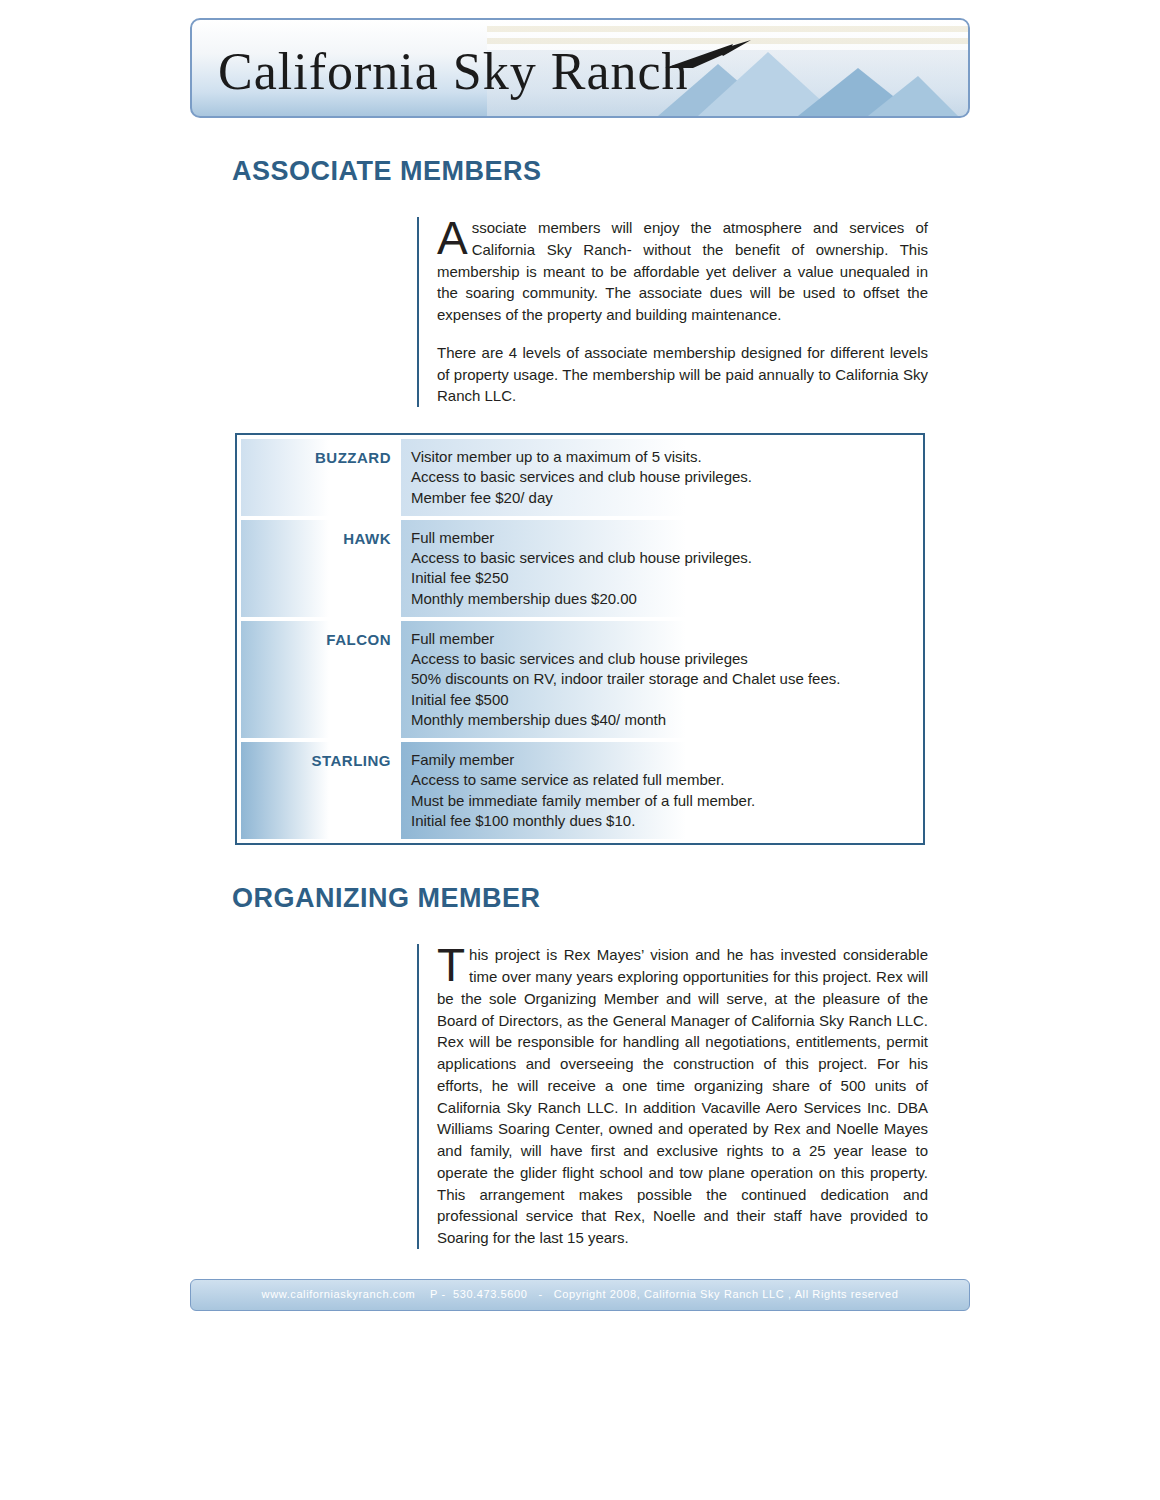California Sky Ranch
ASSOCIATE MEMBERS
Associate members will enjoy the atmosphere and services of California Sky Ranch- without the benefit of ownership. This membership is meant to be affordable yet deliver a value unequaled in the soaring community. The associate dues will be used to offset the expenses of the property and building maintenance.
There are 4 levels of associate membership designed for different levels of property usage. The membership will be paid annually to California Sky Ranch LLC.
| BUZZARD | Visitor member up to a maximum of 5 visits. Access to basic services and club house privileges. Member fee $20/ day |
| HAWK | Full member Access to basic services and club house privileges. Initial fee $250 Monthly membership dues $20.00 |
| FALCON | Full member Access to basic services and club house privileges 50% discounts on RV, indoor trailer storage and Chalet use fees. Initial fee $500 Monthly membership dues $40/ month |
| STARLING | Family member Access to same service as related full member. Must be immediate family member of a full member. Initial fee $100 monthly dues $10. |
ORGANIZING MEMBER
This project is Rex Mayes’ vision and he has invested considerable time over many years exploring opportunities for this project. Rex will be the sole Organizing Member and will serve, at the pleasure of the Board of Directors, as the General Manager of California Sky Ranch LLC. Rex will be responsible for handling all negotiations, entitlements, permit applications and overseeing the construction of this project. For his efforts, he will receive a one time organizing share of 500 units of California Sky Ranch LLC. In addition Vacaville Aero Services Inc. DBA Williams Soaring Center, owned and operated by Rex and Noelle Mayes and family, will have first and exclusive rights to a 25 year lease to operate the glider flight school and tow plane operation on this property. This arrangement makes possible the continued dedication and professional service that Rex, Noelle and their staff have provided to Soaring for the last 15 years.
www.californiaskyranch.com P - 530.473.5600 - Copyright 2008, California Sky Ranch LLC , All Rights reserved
━━━━━━
### What is required
Copy all lines from the listing that contain "Initial".

### Answer below
| HAWK | Full member Access to basic services and club house privileges. Initial fee $250 Monthly membership dues $20.00 |
| FALCON | Full member Access to basic services and club house privileges 50% discounts on RV, indoor trailer storage and Chalet use fees. Initial fee $500 Monthly membership dues $40/ month |
| STARLING | Family member Access to same service as related full member. Must be immediate family member of a full member. Initial fee $100 monthly dues $10. |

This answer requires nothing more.